Micah summarizes the union of these roads as the “whole duty of man: do justice, love mercy, and walk humbly with God.” He declares this as he indicts Israel and the hypocrisy of their religious observances mingled with violence and injustice. What good are sacrifices when the poor are starved and the rich are unmoved. Legalism without mercy, justice with partiality- these things are reconciled in walking humbly with God.
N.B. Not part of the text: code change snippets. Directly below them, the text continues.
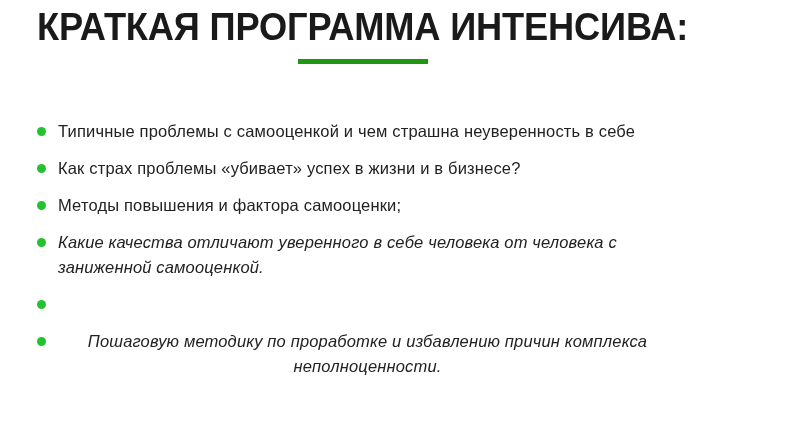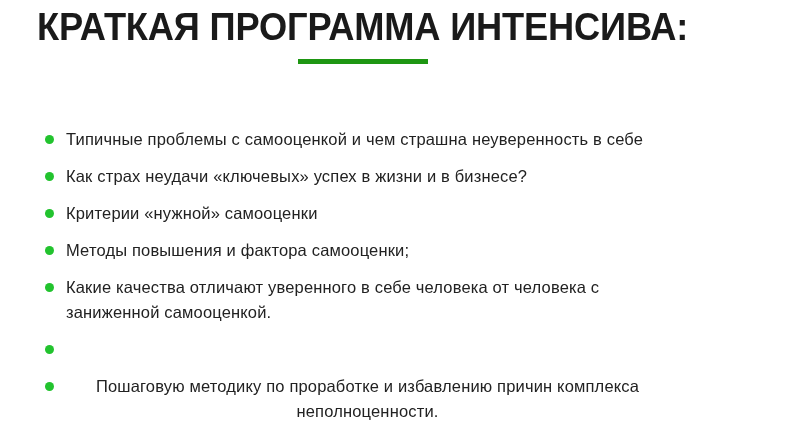--- a/index.html
+++ b/index.html
@@ -42,21 +42,21 @@
   .title-underline {
     width: 130px;
     height: 5px;
     background: #1e9612;
     margin: 11px auto 0 auto;
   }
 
   
   .program-list {
     list-style: none;
-    margin: 16px;
+    margin: 8px;
     padding: 0;
     position: absolute;
     top: 111px;
     left: 0;
     right: 0;
   }
   .program-item {
     position: relative;
     padding-left: 50px;
     padding-right: 40px;
@@ -81,20 +81,21 @@
     display: block;
     font-family: "Liberation Sans", "DejaVu Sans", sans-serif;
     font-size: 16.5px;
     line-height: 25px;
     color: #222222;
     font-weight: normal;
     letter-spacing: 0.01em;
   }
   .item-wrap-2 .item-text {
     max-width: 700px;
+    font-style: italic;
   }
 </style>
 </head>
 <body>
 
 <div class="page">
 
   <div class="header">
     <h1 class="page-title">КРАТКАЯ ПРОГРАММА ИНТЕНСИВА:</h1>
     <div class="title-underline"></div>
@@ -102,27 +103,23 @@
 
   <ul class="program-list">
 
     <li class="program-item">
       <span class="bullet-dot"></span>
       <span class="item-text">Типичные проблемы с самооценкой и чем страшна неуверенность в себе</span>
     </li>
 
     <li class="program-item">
       <span class="bullet-dot"></span>
-      <span class="item-text">Как страх неудачи «ключевых» успех в жизни и в бизнесе?</span>
+      <span class="item-text">Как страх проблемы «убивает» успех в жизни и в бизнесе?</span>
     </li>
 
-    <li class="program-item">
-      <span class="bullet-dot"></span>
-      <span class="item-text">Критерии «нужной» самооценки</span>
-    </li>
 
     <li class="program-item">
       <span class="bullet-dot"></span>
       <span class="item-text">Методы повышения и фактора самооценки;</span>
     </li>
 
     <li class="program-item item-wrap-2">
       <span class="bullet-dot"></span>
       <span class="item-text">Какие качества отличают уверенного в себе человека от человека с заниженной самооценкой.</span>
     </li>

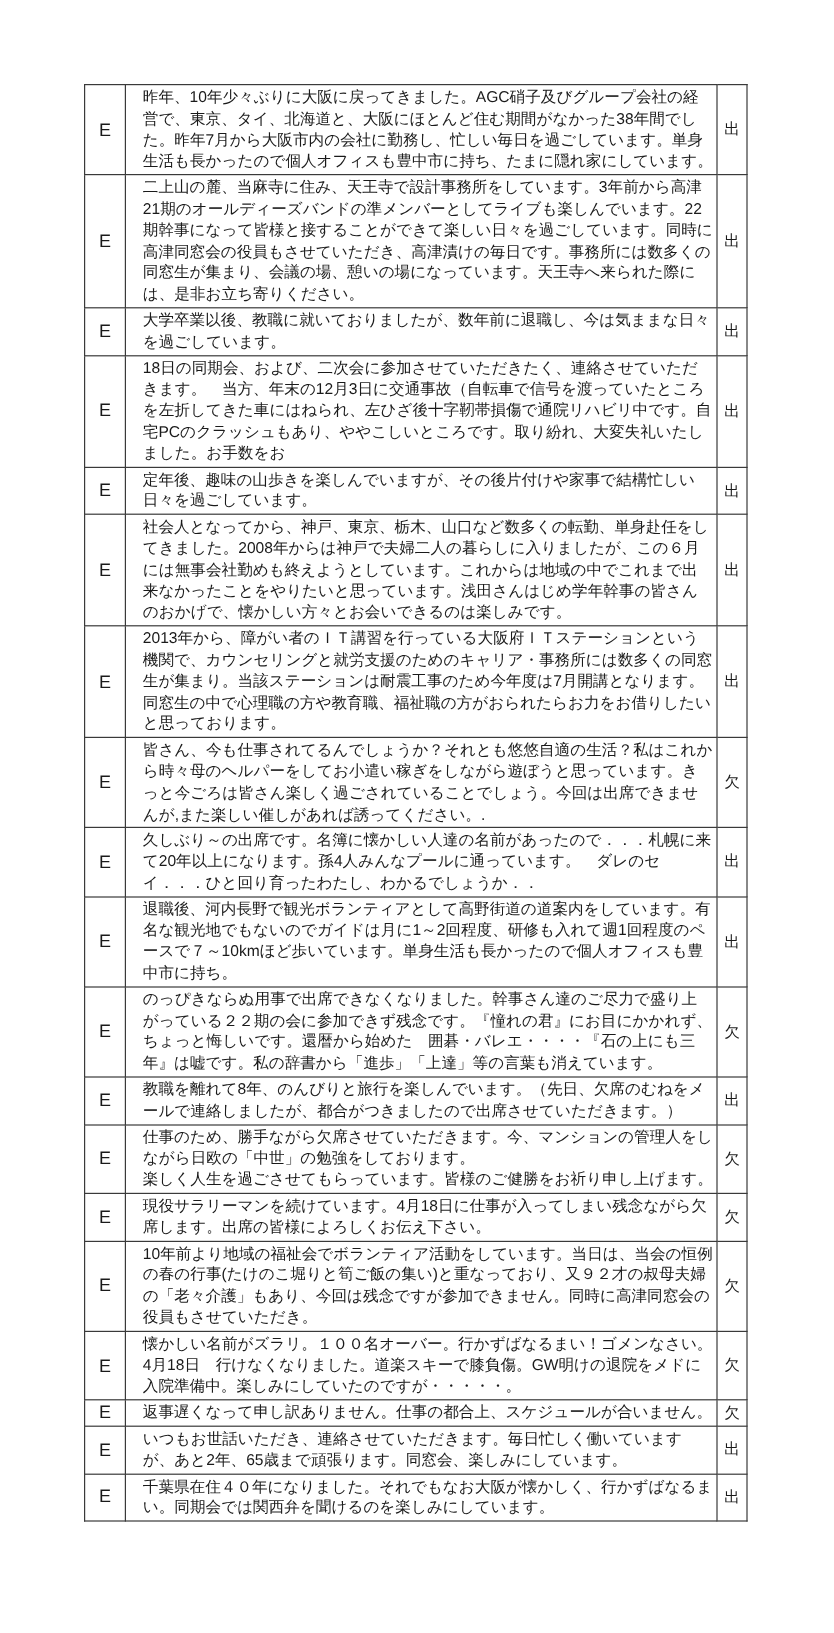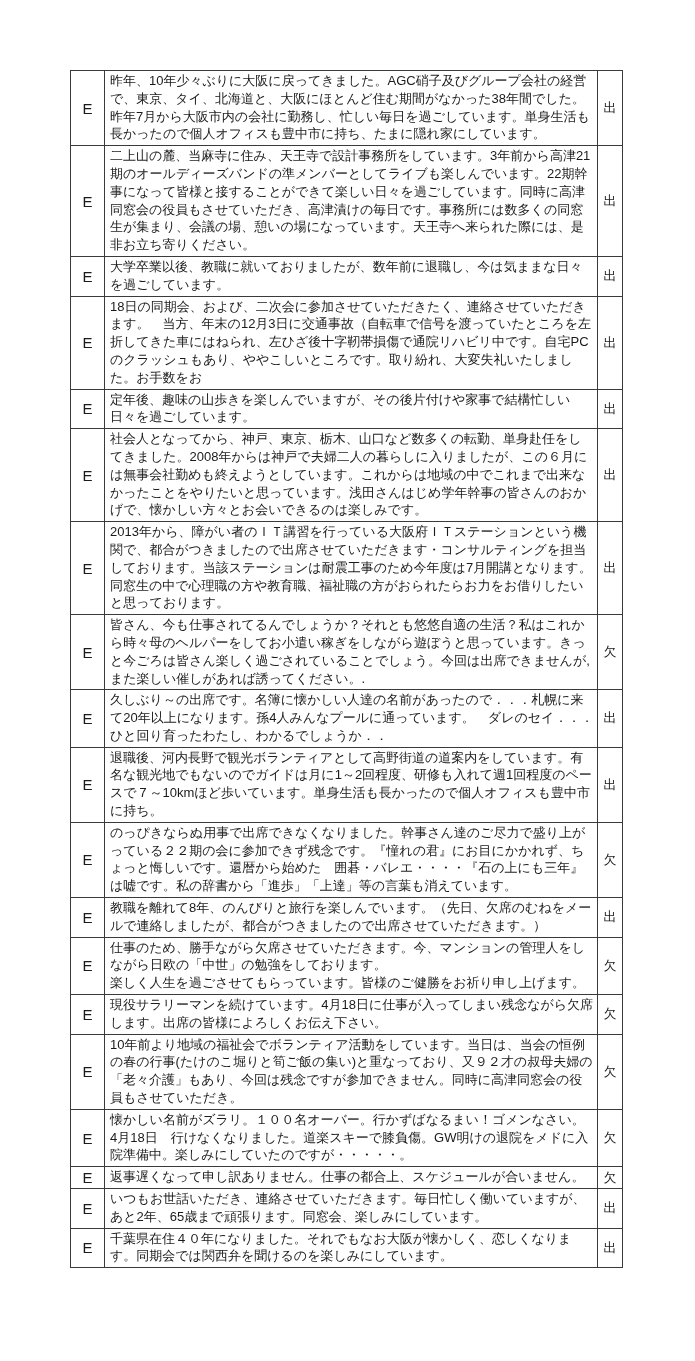--- a/index.html
+++ b/index.html
@@ -30,21 +30,21 @@
   col.c-attendance { width: 25px; }
   td.grade-cell {
     text-align: center;
     vertical-align: middle;
     font-size: 15px;
     color: #1a1a1a;
   }
   td.message-cell {
     font-size: 13px;
     line-height: 17.8px;
-    padding: 1px 3px 2px 5px;
+    padding: 1px 3px 2px 14px;
     vertical-align: middle;
     white-space: pre-wrap;
     overflow-wrap: break-word;
     text-align: left;
     color: #1a1a1a;
   }
   td.attendance-cell {
     text-align: center;
     vertical-align: middle;
     font-size: 13px;
@@ -87,21 +87,21 @@
           <td class="message-cell">定年後、趣味の山歩きを楽しんでいますが、その後片付けや家事で結構忙しい日々を過ごしています。</td>
           <td class="attendance-cell">出</td>
         </tr>
         <tr>
           <td class="grade-cell">E</td>
           <td class="message-cell">社会人となってから、神戸、東京、栃木、山口など数多くの転勤、単身赴任をしてきました。2008年からは神戸で夫婦二人の暮らしに入りましたが、この６月には無事会社勤めも終えようとしています。これからは地域の中でこれまで出来なかったことをやりたいと思っています。浅田さんはじめ学年幹事の皆さんのおかげで、懐かしい方々とお会いできるのは楽しみです。</td>
           <td class="attendance-cell">出</td>
         </tr>
         <tr>
           <td class="grade-cell">E</td>
-          <td class="message-cell">2013年から、障がい者のＩＴ講習を行っている大阪府ＩＴステーションという機関で、都合がつきましたので出席させていただきます・コンサルティングを担当しております。当該ステーションは耐震工事のため今年度は7月開講となります。同窓生の中で心理職の方や教育職、福祉職の方がおられたらお力をお借りしたいと思っております。</td>
+          <td class="message-cell">2013年から、障がい者のＩＴ講習を行っている大阪府ＩＴステーションという機関で、カウンセリングと就労支援のためのキャリア・事務所には数多くの同窓生が集まり。当該ステーションは耐震工事のため今年度は7月開講となります。同窓生の中で心理職の方や教育職、福祉職の方がおられたらお力をお借りしたいと思っております。</td>
           <td class="attendance-cell">出</td>
         </tr>
         <tr>
           <td class="grade-cell">E</td>
           <td class="message-cell">皆さん、今も仕事されてるんでしょうか？それとも悠悠自適の生活？私はこれから時々母のヘルパーをしてお小遣い稼ぎをしながら遊ぼうと思っています。きっと今ごろは皆さん楽しく過ごされていることでしょう。今回は出席できませんが,また楽しい催しがあれば誘ってください。.</td>
           <td class="attendance-cell">欠</td>
         </tr>
         <tr>
           <td class="grade-cell">E</td>
           <td class="message-cell">久しぶり～の出席です。名簿に懐かしい人達の名前があったので．．．札幌に来て20年以上になります。孫4人みんなプールに通っています。　ダレのセイ．．．ひと回り育ったわたし、わかるでしょうか．．</td>
@@ -148,18 +148,18 @@
           <td class="message-cell">返事遅くなって申し訳ありません。仕事の都合上、スケジュールが合いません。</td>
           <td class="attendance-cell">欠</td>
         </tr>
         <tr>
           <td class="grade-cell">E</td>
           <td class="message-cell">いつもお世話いただき、連絡させていただきます。毎日忙しく働いていますが、あと2年、65歳まで頑張ります。同窓会、楽しみにしています。</td>
           <td class="attendance-cell">出</td>
         </tr>
         <tr>
           <td class="grade-cell">E</td>
-          <td class="message-cell">千葉県在住４０年になりました。それでもなお大阪が懐かしく、恋しくなります。同期会では関西弁を聞けるのを楽しみにしています。</td>
+          <td class="message-cell">千葉県在住４０年になりました。それでもなお大阪が懐かしく、行かずばなるまい。同期会では関西弁を聞けるのを楽しみにしています。</td>
           <td class="attendance-cell">出</td>
         </tr>
       </tbody>
   </table>
 </div>
 
 </body></html>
This is the wisdom of reconciling justice and mercy- walking humbly with Christ.
Jewish Wisdom, by Rabbi Joseph Telushkin, shares this beautiful story of New York City Mayor Fiorello La Guardia (1933-1945).
At one time during the Depression, he was serving as a night-court judge when a woman appeared before him who had stolen food to feed her children. Desiring to satisfy the demands of both justice and mercy, La Guardia told the woman, “ I fine you ten dollars for stealing and I fine everyone else in this courtroom, myself included, fifty cents each for living in a city where a woman is forced to steal to feed her children.” The money was immediately collected, the fine paid, and the extra money given to the woman. (p 399)
In this story, he honors the law that requires no partiality be shown- to rich or poor. When it comes to justice, there is only law and penalty. And so he upholds the law, finding her guilty because she did in fact steal. But, there were laws of the Torah set up to care for the poor and the widows and create community. The community was guilty of violating this law, and so the judge found all guilty. However, this justice was mercy. It was love, not law, that won the day. Yet both were served. To choose the road of such mercy is wisdom and joy… and oh, so rare!
When we are ruled by Code, there can be no liberty, only miserable infection. We throw stones, erect gallows, spew venom, thump bibles, and condemn those on the wrong side of the ledger. But, to be ruled by Christ, is to know love and mercy. It is an infusion of His Spirit. Stones are rolled away, gallows vacated, forgiveness offered, hearts renewed, and the ledger balance is paid. In the Code, there is only unachievable adherence. In Christ, there is unfathomable mercy and justice. The choice we have is Christ or Code. As Robert Frost wrote in “The Road Not Taken”:
I shall be telling this with a sigh
Somewhere ages and ages hence:
Two roads diverged in a wood, and I—
I took the one less traveled by,
And that has made all the difference.